Are concurrent non-atomic writes to never-read memory safe?

Note: not a duplicate of this question.

Provided a region of memory is never read, when are concurrent non-atomic writes safe to it? This is language-agnostic and mostly related to CPU architectural constraints.

The idea is for dropping bytes in non-seekable objects like TCP socket in a multi-threaded app, but in cases where BPF drop filters aren't viable.

Are such writes okay at byte resolution? I do currently have non-mission-critical code in the wild assuming this (by doing concurrent read syscalls to it to sinkhole all received data entirely) and haven't had issues so far.
Do the writes have to be limited to their own cache lines? One core could write and the other read and they could run into consensus issues. However, I'd think this would only impact the (never-read) memory region?
Do the writes have to be limited to their own (usually 4 KiB) pages? I could see TLB issues in a few cases if it assumes unsyncronized instruction means no TLB synchronization is needed at all, though this is admittedly very unlikely (most of that same synchronization is needed just to handle concurrent requests with different addresses correctly).
Is it just never safe at all in general?

Solution

No mainstream CPU ISAs do hardware race detection, so it's safe in asm.
Atomic stores (not RMWs like CAS or ++atomic_var) use the same asm instructions as normal stores.

Cache is coherent on all CPU ISAs (not necessarily GPUs), at least between cores that we run threads across, which is why C / C++ volatile works similar to atomic<T> with memory_order_relaxed, on normal compilers that treat volatile accesses as requiring a load or store in the asm. (When to use volatile with multi threading? - never, except in Linux kernel code which rolls its own atomics with inline asm for ordering and GNU C semantics for volatile which include doing the load or store with a single instruction if possible.)

So for a CPU core to commit a store from its private store buffer into coherent L1d cache, it needs to get MESI Exclusive ownership of the cache line it's storing into before it can commit.

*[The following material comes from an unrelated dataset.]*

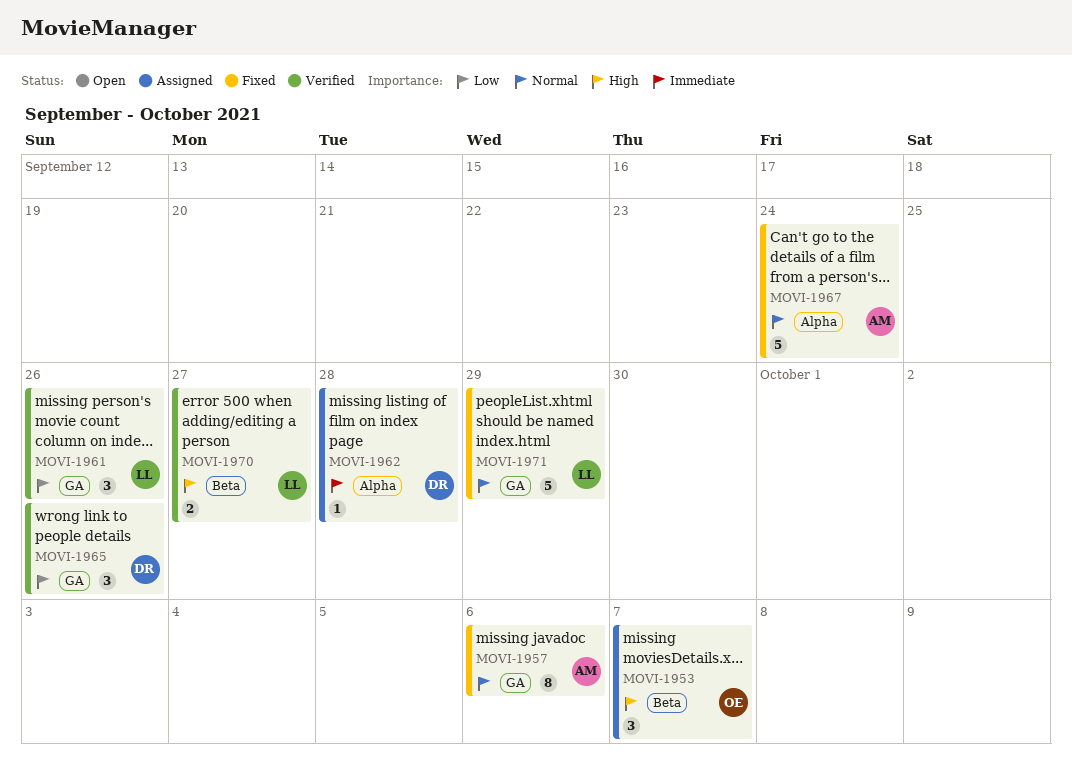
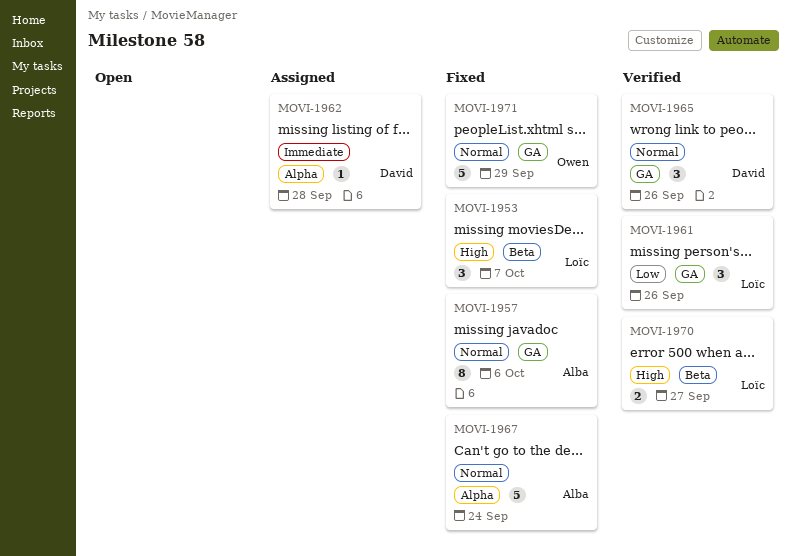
MOVI-1953, status: Assigned -> Fixed
MOVI-1953, owner: Owen -> Loïc
MOVI-1965, priority: Low -> Normal
MOVI-1971, owner: Loïc -> Owen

In C++ terms, this is why a "modification order" exists for all atomic variables. In asm, such an order exists for every cache line.

If you had an ARM board with a microcontroller + DSP with non-coherent shared memory, you could still have both cores store to the same address without anything going wrong, other than getting potentially surprising values if you ever read that shared memory region. e.g. a core with cache would probably see the value it last stored, even if the other core had done a later store.

In high-level languages, it's generally not safe to assume that your code using non-atomic assignments compiles to equivalent asm to atomic with relaxed, unless you use something like C volatile on mainstream compilers that handle it the way you'd expect.

On a C implementation like clang -fsanitize=thread, it may abort or print extra stuff to stderr when two threads concurrently write the same non-atomic int *.

I don't know what you're talking about with write system calls; that seems very distantly related to asm stores, and the kernel will need to implement POSIX semantics for write atomicity (atomic update of the file-position and the I/O, in case multiple processes or threads are sharing the same open file descriptor.) See https://man7.org/linux/man-pages/man2/write.2.html#BUGS for some mention of that, e.g. Linux 3.14 and later implement this correctly.

TLBs aren't relevant here.